Spoilers and Metadata
I don't think that many people like it when a story is "spoiled" for them. This is evidenced by that fact that, when referencing a story, it is pretty common for any plot details to be prefaced with a "spoiler warning". This allows readers to stop if they don't wish to have such details revealed to them.
Personally, I too don't generally like it when a story is spoiled for me. I prefer to enjoy the story in the way that the creator intended, with suspense and tension intact. There is simply much less excitement built up throughout the story if I already know what is going to happen beforehand.
However, knowing some or all of the main plot points does not necessarily stop me from reading a book or watching a film for the first time. Such knowledge is often difficult to avoid, particularly in the case of classic or popular stories which are referenced very frequently.
The canonical example of a spoiler is probably the revelation that Snape kills Dumbledore (it's so widespread that a spoiler warning doesn't seem warranted here). I've no idea how people who haven't yet read or watched the Harry Potter series could escape having heard this spoiler. Luckily, there is quite a lot more to the Harry Potter story than just that particular event. Perhaps one would even be more inclined to read Harry Potter after hearing the spoiler so many times, just to find out why it's apparently such a big deal.
Now I want to turn my attention to the idea of metadata, which is data about data. For the rest of the article I'm going to specifically discuss books, but similar ideas could easily be applied to other media as well.
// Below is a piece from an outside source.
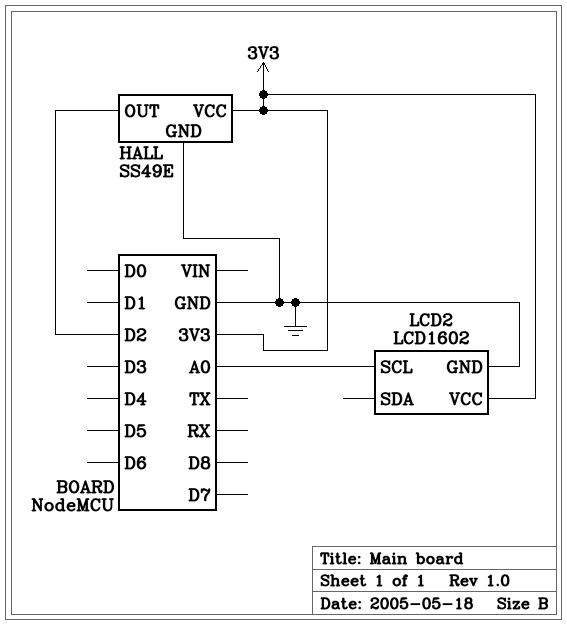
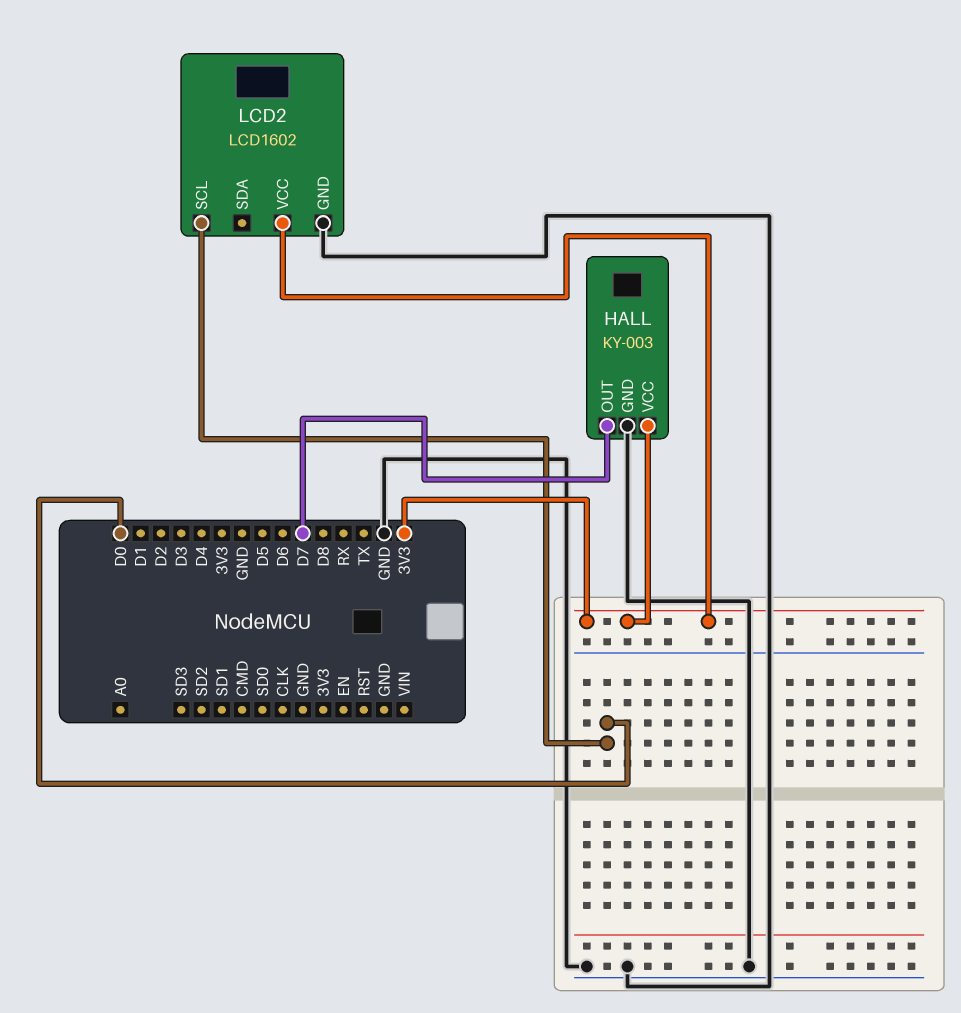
HALL: SS49E -> KY-003
HALL pin OUT: D2 -> D7
LCD2 pin SCL: A0 -> D0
When I read a book, I generally know a bit about it before I start. Usually I at least know the title, the genre, and the author. I'll often check the number of pages, or at least have a rough idea based on the book's thickness. Perhaps I'm familiar with other work by the same author and can anticipate the book's style. I probably also have some idea of when and perhaps where the book was published. But none of this information is part of the actual plot of the book. It's all metadata. The data is the words in the book (the plot). The metadata is additional information about or related to the plot or book, but not the plot itself.
For example, it's clear that the length of a book is related to the the book's plot. A shorter, less complex plot requires fewer words to express, and thus requires a book with fewer pages. But it's also clear that the length of the book isn't part of the plot itself. Knowing that my copy of The Count of Monte Cristo is 441 pages long doesn't add anything to the story. As such, the length of a book is metadata.
Metadata as Spoilers
I was thinking about this recently while reading a sci-fi novel. As I was approaching the end of the book, I began speculating about how the plot would be resolved. It seemed like there was still a lot that needed to happen to reach a suitable conclusion. A few pages later, a large plot twist showed me that I was wrong and that the path to resolution was in fact much quicker than I had anticipated.
I then started to wonder if the plot twist was made more predictable because of the discrepancy between the small number of remaining pages and what felt like a lot of plot points left to tie up. In reality, I didn't speculate enough to predict the twist because the book was good and I just got on with reading it. But, if I'd thought about it a bit more, perhaps I would have suspected that some sort of plot twist was required to end the story relatively quickly. Perhaps I would have even predicted what the twist would be. Would this have been a bad thing? Would the excitement of the story have been lessened for me?
What if I had read the novel without knowing its length? It wouldn't be possible for me to speculate on the speed of resolution if I didn't know when the book would end. In an extreme scenario, I could conceivably read a book without any context: no knowledge of the title, author, publication details, or length (imagine an E-reader that supplies the user with nothing but the book's text).
However, my taste in books is not unbounded. I judge books by their covers and other metadata in order to choose ones that I'm reasonably certain I'll enjoy. But what if I had a book recommendation system that knew everything I'd read and how much I'd liked it, and then simply offered me a stream of text of unknown length from a book of its choice? Could this be more enjoyable to read than a book about which I have metadata? Frankly, I don't know. I do however suspect it could at least expose me some good works that I may not otherwise choose myself.
I'd be curious to hear from people who actually do something like this, and read books (or consume other media) knowing very little metadata at the outset. What pieces of metadata do you try to hide from yourself? Are there some that you consider more revealing than others?
I'm also interested in folks who go the other way and like to know a lot about a book before reading. Are you unbothered when you are spoiled? Do you actually enjoy being spoiled and seek out plot details beforehand?